What you should do: Render each line of the rows below as a JSON list of strings, one string per line, omitting any blank lines.

Exercise input:
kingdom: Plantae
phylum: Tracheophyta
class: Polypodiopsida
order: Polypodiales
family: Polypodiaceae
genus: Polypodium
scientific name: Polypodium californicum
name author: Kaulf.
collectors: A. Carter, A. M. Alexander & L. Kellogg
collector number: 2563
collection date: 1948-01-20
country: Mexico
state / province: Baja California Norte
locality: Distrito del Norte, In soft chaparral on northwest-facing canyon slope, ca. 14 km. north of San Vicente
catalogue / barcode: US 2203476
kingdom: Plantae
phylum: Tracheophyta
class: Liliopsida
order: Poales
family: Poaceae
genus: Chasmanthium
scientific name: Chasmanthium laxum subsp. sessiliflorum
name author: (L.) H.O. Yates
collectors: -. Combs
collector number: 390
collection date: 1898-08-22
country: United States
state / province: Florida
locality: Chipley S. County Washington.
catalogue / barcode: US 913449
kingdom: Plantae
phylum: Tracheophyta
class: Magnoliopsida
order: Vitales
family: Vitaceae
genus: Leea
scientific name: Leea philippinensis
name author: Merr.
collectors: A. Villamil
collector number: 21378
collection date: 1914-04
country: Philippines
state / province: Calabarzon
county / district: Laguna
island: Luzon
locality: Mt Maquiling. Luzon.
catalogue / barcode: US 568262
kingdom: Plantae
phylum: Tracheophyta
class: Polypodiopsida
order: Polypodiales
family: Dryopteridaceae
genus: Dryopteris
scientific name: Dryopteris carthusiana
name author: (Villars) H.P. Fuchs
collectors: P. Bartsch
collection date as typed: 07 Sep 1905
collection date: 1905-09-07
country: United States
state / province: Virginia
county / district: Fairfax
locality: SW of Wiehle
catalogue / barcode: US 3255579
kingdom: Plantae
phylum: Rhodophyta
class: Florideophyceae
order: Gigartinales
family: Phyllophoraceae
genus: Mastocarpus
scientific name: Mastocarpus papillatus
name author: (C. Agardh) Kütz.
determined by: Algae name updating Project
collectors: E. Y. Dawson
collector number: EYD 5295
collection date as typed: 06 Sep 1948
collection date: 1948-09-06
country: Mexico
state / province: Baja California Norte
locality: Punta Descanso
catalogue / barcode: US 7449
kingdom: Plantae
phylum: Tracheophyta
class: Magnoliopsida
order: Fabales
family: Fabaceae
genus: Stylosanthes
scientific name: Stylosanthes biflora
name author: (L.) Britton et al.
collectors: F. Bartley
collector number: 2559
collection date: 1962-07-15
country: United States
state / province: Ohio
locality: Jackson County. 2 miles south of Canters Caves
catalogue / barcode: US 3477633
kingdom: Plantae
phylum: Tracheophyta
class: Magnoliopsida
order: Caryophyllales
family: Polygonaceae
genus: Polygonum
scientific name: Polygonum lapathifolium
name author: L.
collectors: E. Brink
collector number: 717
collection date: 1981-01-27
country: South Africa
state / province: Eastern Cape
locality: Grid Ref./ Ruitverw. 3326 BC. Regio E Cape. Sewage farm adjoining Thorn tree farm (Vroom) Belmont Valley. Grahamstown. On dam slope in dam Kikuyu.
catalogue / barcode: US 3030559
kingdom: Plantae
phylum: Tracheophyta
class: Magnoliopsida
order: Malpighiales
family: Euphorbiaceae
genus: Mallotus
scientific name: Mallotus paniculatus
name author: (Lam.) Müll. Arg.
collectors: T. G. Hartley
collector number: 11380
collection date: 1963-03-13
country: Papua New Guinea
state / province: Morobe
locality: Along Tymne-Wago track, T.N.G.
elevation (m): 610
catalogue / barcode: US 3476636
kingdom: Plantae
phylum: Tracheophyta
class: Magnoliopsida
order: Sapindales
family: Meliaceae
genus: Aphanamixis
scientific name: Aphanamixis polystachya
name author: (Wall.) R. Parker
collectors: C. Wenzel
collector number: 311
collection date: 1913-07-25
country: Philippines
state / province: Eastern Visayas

Result:
[
  "kingdom: Plantae",
  "phylum: Tracheophyta",
  "class: Polypodiopsida",
  "order: Polypodiales",
  "family: Polypodiaceae",
  "genus: Polypodium",
  "scientific name: Polypodium californicum",
  "name author: Kaulf.",
  "collectors: A. Carter, A. M. Alexander & L. Kellogg",
  "collector number: 2563",
  "collection date: 1948-01-20",
  "country: Mexico",
  "state / province: Baja California Norte",
  "locality: Distrito del Norte, In soft chaparral on northwest-facing canyon slope, ca. 14 km. north of San Vicente",
  "catalogue / barcode: US 2203476",
  "kingdom: Plantae",
  "phylum: Tracheophyta",
  "class: Liliopsida",
  "order: Poales",
  "family: Poaceae",
  "genus: Chasmanthium",
  "scientific name: Chasmanthium laxum subsp. sessiliflorum",
  "name author: (L.) H.O. Yates",
  "collectors: -. Combs",
  "collector number: 390",
  "collection date: 1898-08-22",
  "country: United States",
  "state / province: Florida",
  "locality: Chipley S. County Washington.",
  "catalogue / barcode: US 913449",
  "kingdom: Plantae",
  "phylum: Tracheophyta",
  "class: Magnoliopsida",
  "order: Vitales",
  "family: Vitaceae",
  "genus: Leea",
  "scientific name: Leea philippinensis",
  "name author: Merr.",
  "collectors: A. Villamil",
  "collector number: 21378",
  "collection date: 1914-04",
  "country: Philippines",
  "state / province: Calabarzon",
  "county / district: Laguna",
  "island: Luzon",
  "locality: Mt Maquiling. Luzon.",
  "catalogue / barcode: US 568262",
  "kingdom: Plantae",
  "phylum: Tracheophyta",
  "class: Polypodiopsida",
  "order: Polypodiales",
  "family: Dryopteridaceae",
  "genus: Dryopteris",
  "scientific name: Dryopteris carthusiana",
  "name author: (Villars) H.P. Fuchs",
  "collectors: P. Bartsch",
  "collection date as typed: 07 Sep 1905",
  "collection date: 1905-09-07",
  "country: United States",
  "state / province: Virginia",
  "county / district: Fairfax",
  "locality: SW of Wiehle",
  "catalogue / barcode: US 3255579",
  "kingdom: Plantae",
  "phylum: Rhodophyta",
  "class: Florideophyceae",
  "order: Gigartinales",
  "family: Phyllophoraceae",
  "genus: Mastocarpus",
  "scientific name: Mastocarpus papillatus",
  "name author: (C. Agardh) Kütz.",
  "determined by: Algae name updating Project",
  "collectors: E. Y. Dawson",
  "collector number: EYD 5295",
  "collection date as typed: 06 Sep 1948",
  "collection date: 1948-09-06",
  "country: Mexico",
  "state / province: Baja California Norte",
  "locality: Punta Descanso",
  "catalogue / barcode: US 7449",
  "kingdom: Plantae",
  "phylum: Tracheophyta",
  "class: Magnoliopsida",
  "order: Fabales",
  "family: Fabaceae",
  "genus: Stylosanthes",
  "scientific name: Stylosanthes biflora",
  "name author: (L.) Britton et al.",
  "collectors: F. Bartley",
  "collector number: 2559",
  "collection date: 1962-07-15",
  "country: United States",
  "state / province: Ohio",
  "locality: Jackson County. 2 miles south of Canters Caves",
  "catalogue / barcode: US 3477633",
  "kingdom: Plantae",
  "phylum: Tracheophyta",
  "class: Magnoliopsida",
  "order: Caryophyllales",
  "family: Polygonaceae",
  "genus: Polygonum",
  "scientific name: Polygonum lapathifolium",
  "name author: L.",
  "collectors: E. Brink",
  "collector number: 717",
  "collection date: 1981-01-27",
  "country: South Africa",
  "state / province: Eastern Cape",
  "locality: Grid Ref./ Ruitverw. 3326 BC. Regio E Cape. Sewage farm adjoining Thorn tree farm (Vroom) Belmont Valley. Grahamstown. On dam slope in dam Kikuyu.",
  "catalogue / barcode: US 3030559",
  "kingdom: Plantae",
  "phylum: Tracheophyta",
  "class: Magnoliopsida",
  "order: Malpighiales",
  "family: Euphorbiaceae",
  "genus: Mallotus",
  "scientific name: Mallotus paniculatus",
  "name author: (Lam.) Müll. Arg.",
  "collectors: T. G. Hartley",
  "collector number: 11380",
  "collection date: 1963-03-13",
  "country: Papua New Guinea",
  "state / province: Morobe",
  "locality: Along Tymne-Wago track, T.N.G.",
  "elevation (m): 610",
  "catalogue / barcode: US 3476636",
  "kingdom: Plantae",
  "phylum: Tracheophyta",
  "class: Magnoliopsida",
  "order: Sapindales",
  "family: Meliaceae",
  "genus: Aphanamixis",
  "scientific name: Aphanamixis polystachya",
  "name author: (Wall.) R. Parker",
  "collectors: C. Wenzel",
  "collector number: 311",
  "collection date: 1913-07-25",
  "country: Philippines",
  "state / province: Eastern Visayas"
]